Im Video auf dem Parkdeck Ali David S. zu hören, wie er ruft: „Wegen euch bin ich gemobbt worden sieben Jahre lang.“ Die Wahrnehmung als Opfer lässt sich laut Forscher bei Amokläufen von oft jungen Männern feststellen.
Nachbarn beschreiben David S. als freundlich
Der Staatsanwalt in München teilt mit: Es gebe Hinweise, dass S. aufgrund einer depressiven Störung in Therapie war. Doch über das Krankheitsbild sagt er wenig. Auch hier bleibt Unklarheit. Die Eltern, die Aufschluss geben könnten, waren laut Polizeisprecher kaum vernehmungsfähig. Auch bleibt offen, wo S. in Therapie war.

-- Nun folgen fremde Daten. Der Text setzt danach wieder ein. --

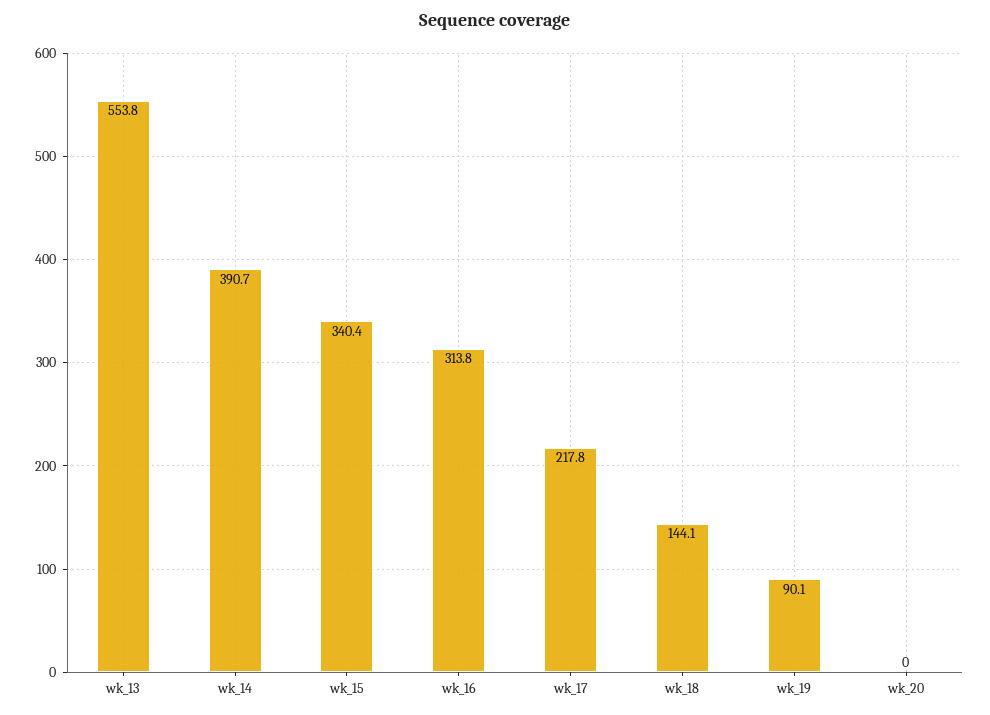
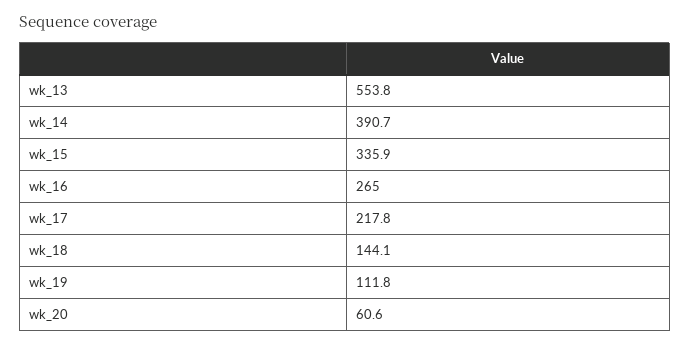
wk_15: 340.4 -> 335.9
wk_16: 313.8 -> 265
wk_19: 90.1 -> 111.8
wk_20: 0 -> 60.6

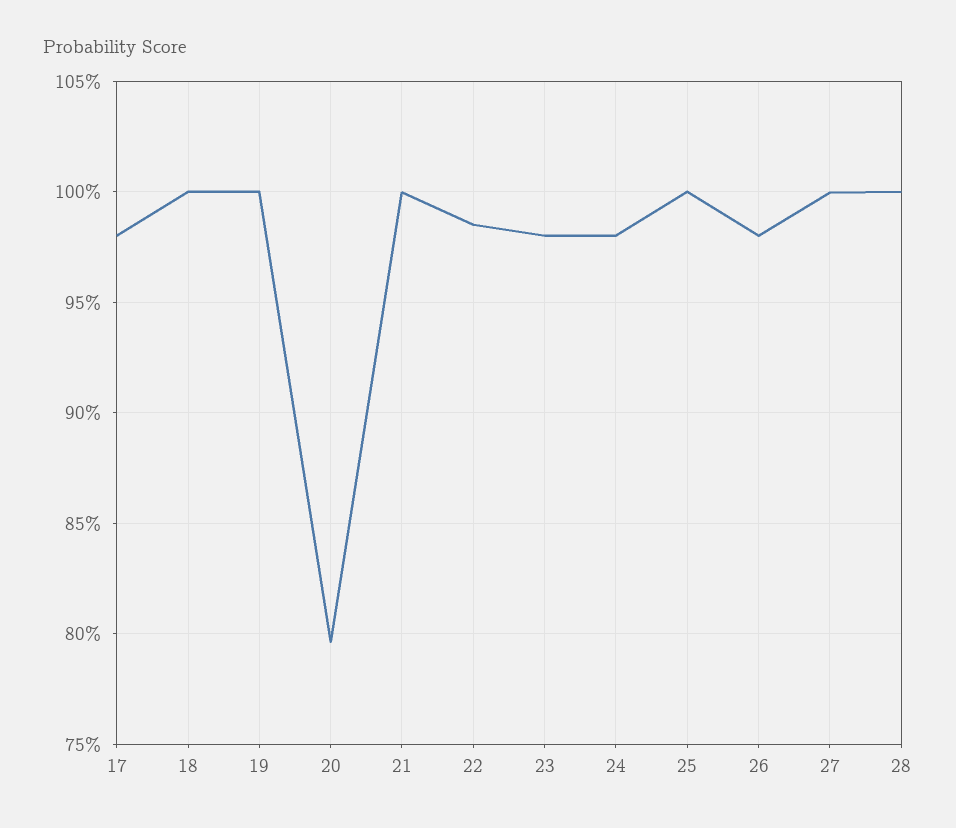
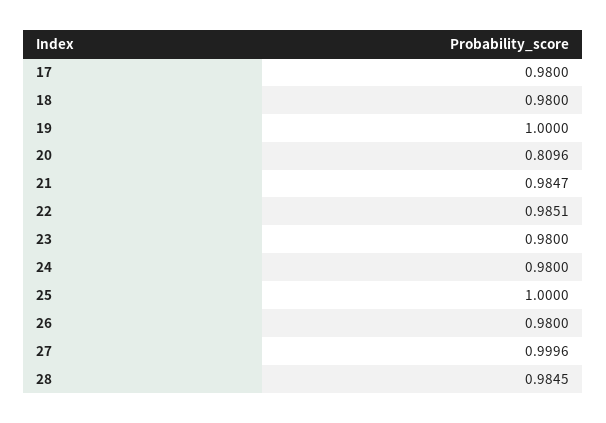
18: 1 -> 0.98
20: 0.795 -> 0.8096
21: 1 -> 0.9847
28: 1 -> 0.9845

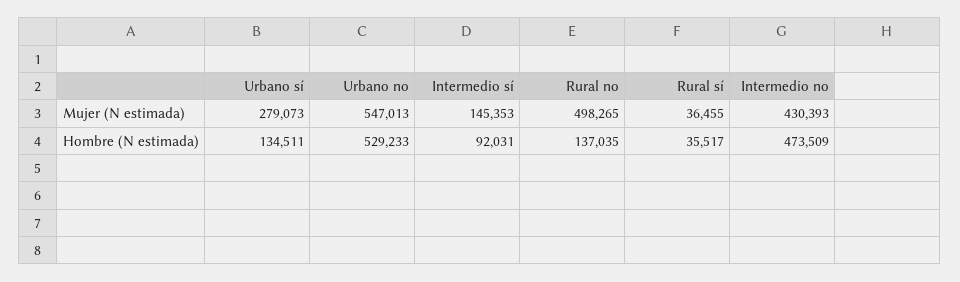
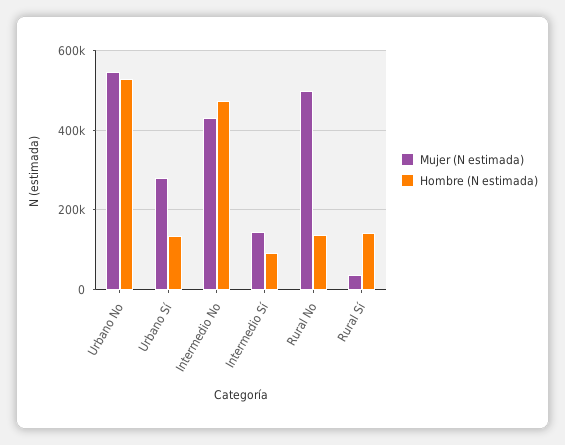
Hombre (N estimada), Rural sí: 35517 -> 140000

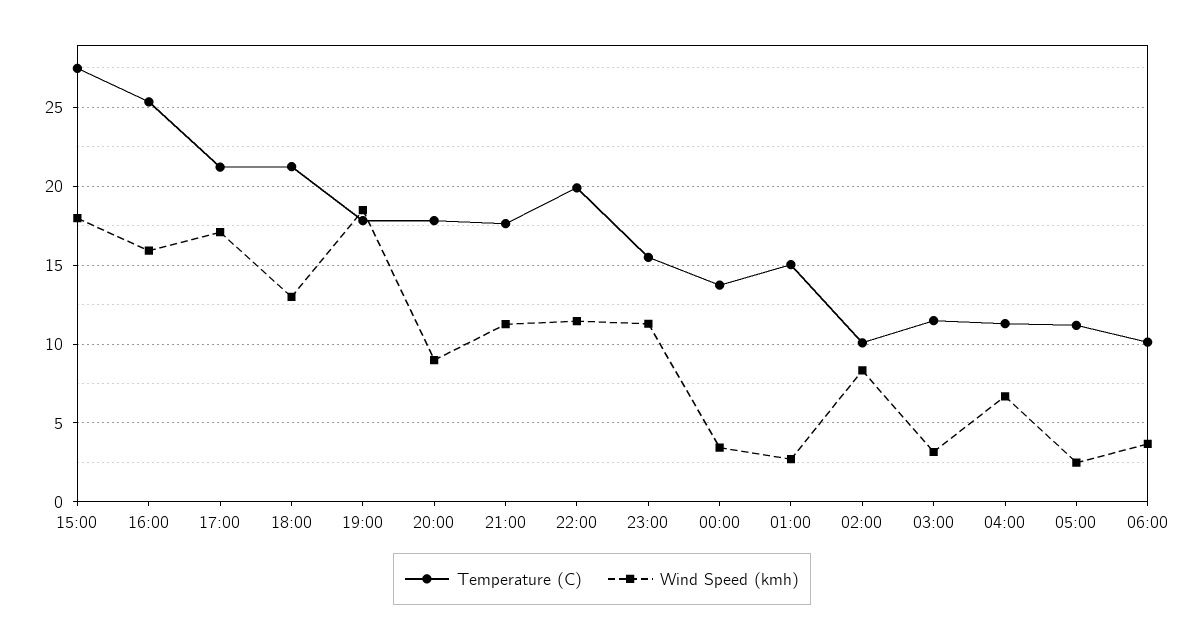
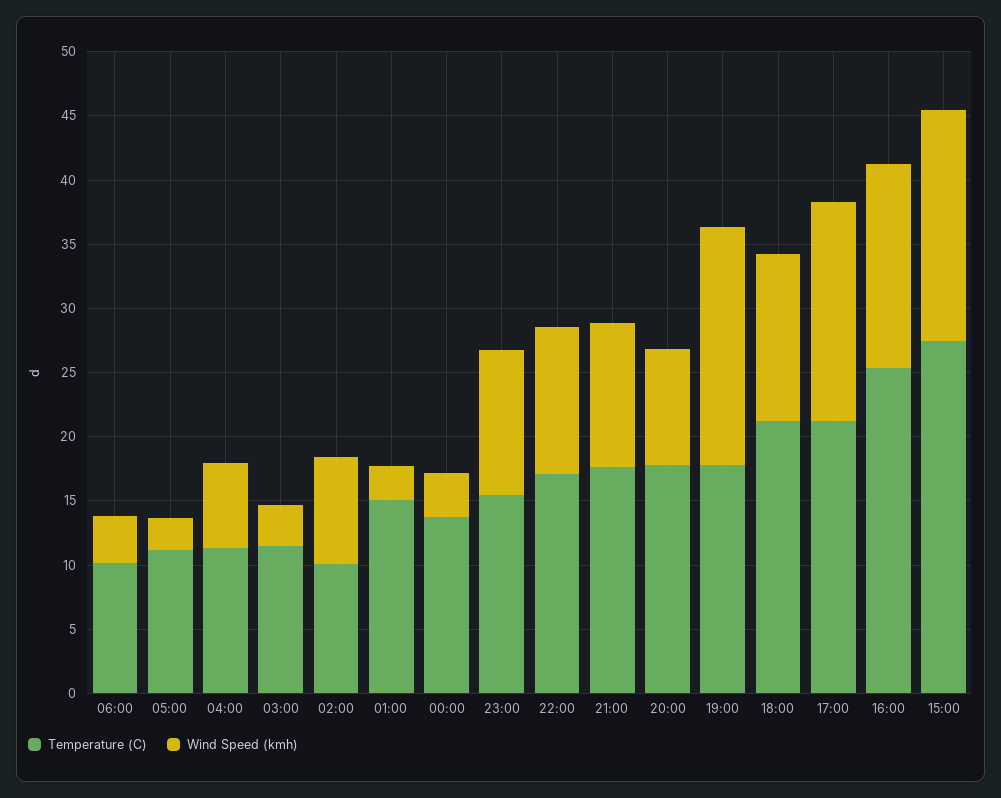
Temperature (C), 22:00: 20 -> 17

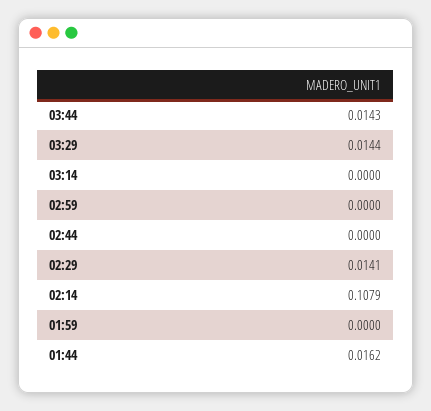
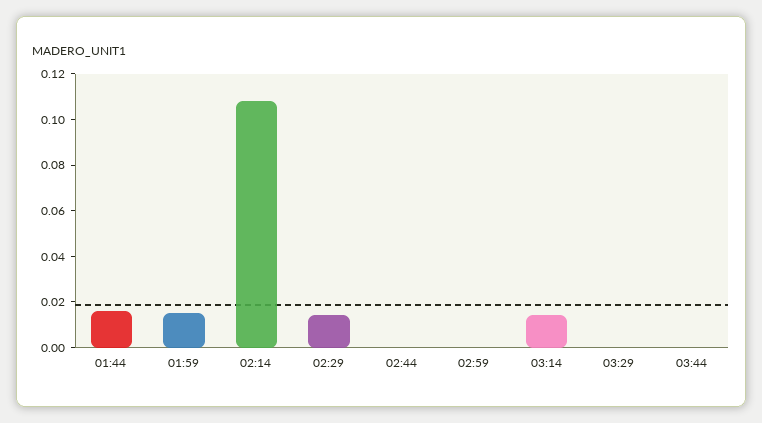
03:44: 0.0143 -> 0
03:29: 0.0144 -> 0
03:14: 0 -> 0.015
01:59: 0 -> 0.015

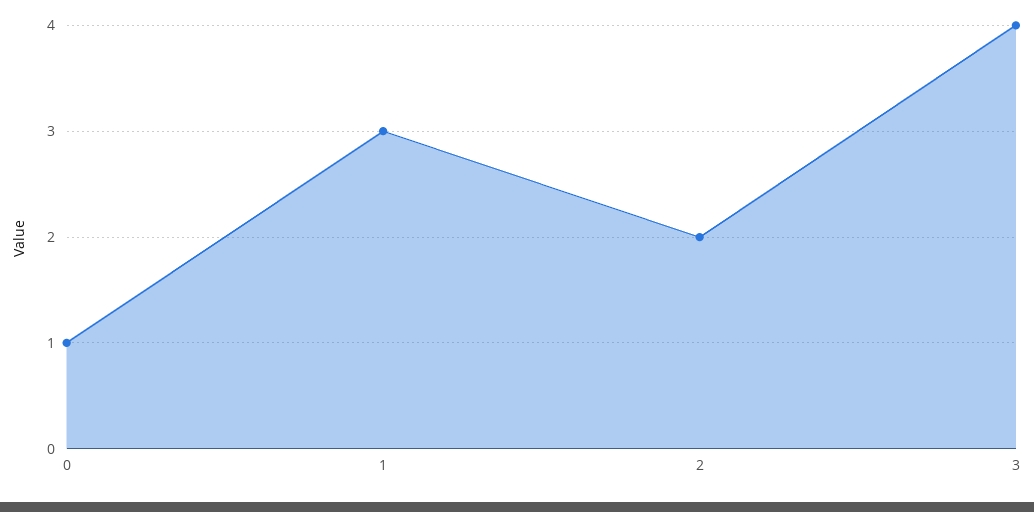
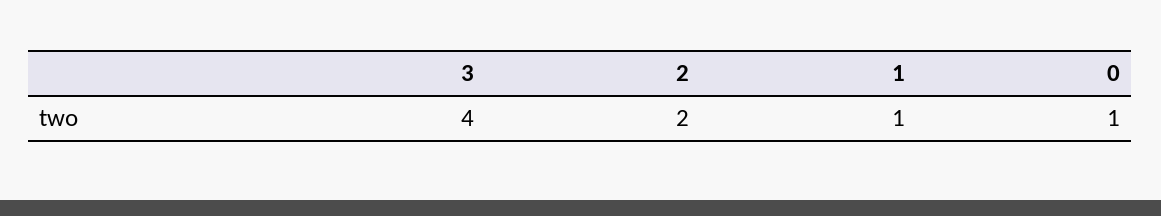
1: 3 -> 1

Das Haus seiner Familie liegt in einer guten Gegend von München. Hauptbahnhof, Universität und Museen sind nah. Das Gebäude ist fünfstöckig und von vielen Familien bewohnt. Sie alle sind geschockt und wollen sich nicht äußern, auch aus Rücksicht auf die Kinder. „Wir wollen das von ihnen fernhalten“, sagt eine Bewohnerin. Sie kannte David, nennt ihn freundlich. „Neulich sind wir im Fahrstuhl nach oben gefahren.“ Ein anderes Mal war der Fahrstuhl kaputt, und er habe geholfen, den Kinderwagen zu tragen.
Nachbarn können Tat nicht fassen
Als seine andere Nachbarin nach Hause kommt, ist sie zunächst über die internationale Presse in ihrem Hausflur erschrocken. Laila M. tritt schließlich mit Sonnenbrille vor die Tür und sagt, dass sie David mochte. „Er hat immer freundlich gegrüßt, und ich hatte ihn eher als ruhigen Jungen eingeschätzt.“ Er habe Zeitungen ausgetragen, immer gewissenhaft. Wenn sie ihn fragte, wie es in der Schule laufe: „Alles super.“ Dann sagt die Nachbarin noch diesen Satz: „Wenn mir jemand gesagt hätte, einer von hier hätte einen Anschlag verübt, ich hätte meine Hand ins Feuer gelegt dafür, dass es niemals David war.“
Doch David S. legte seine Freundlichkeit ab. Und lebte seine Gewalt aus. Nach dem Morden schoss er sich selbst mit seiner Waffe in den Kopf.
Kurz vor der Tat hatte er laut Polizei das Profil von „Selina Akim“ auf Facebook gehackt. Er soll dann junge Menschen zum McDonald’s am Einkaufszentrum gelockt haben, mit einem kurzen Eintrag auf der Profilseite, eine Einladung: „Kommt heute um 16 Uhr Meggi am OEZ. Ich spendiere euch was wenn ihr wollt aber nicht zu teuer.“ Dutzende junge Menschen klickten unter der Nachricht auf „Gefällt mir“.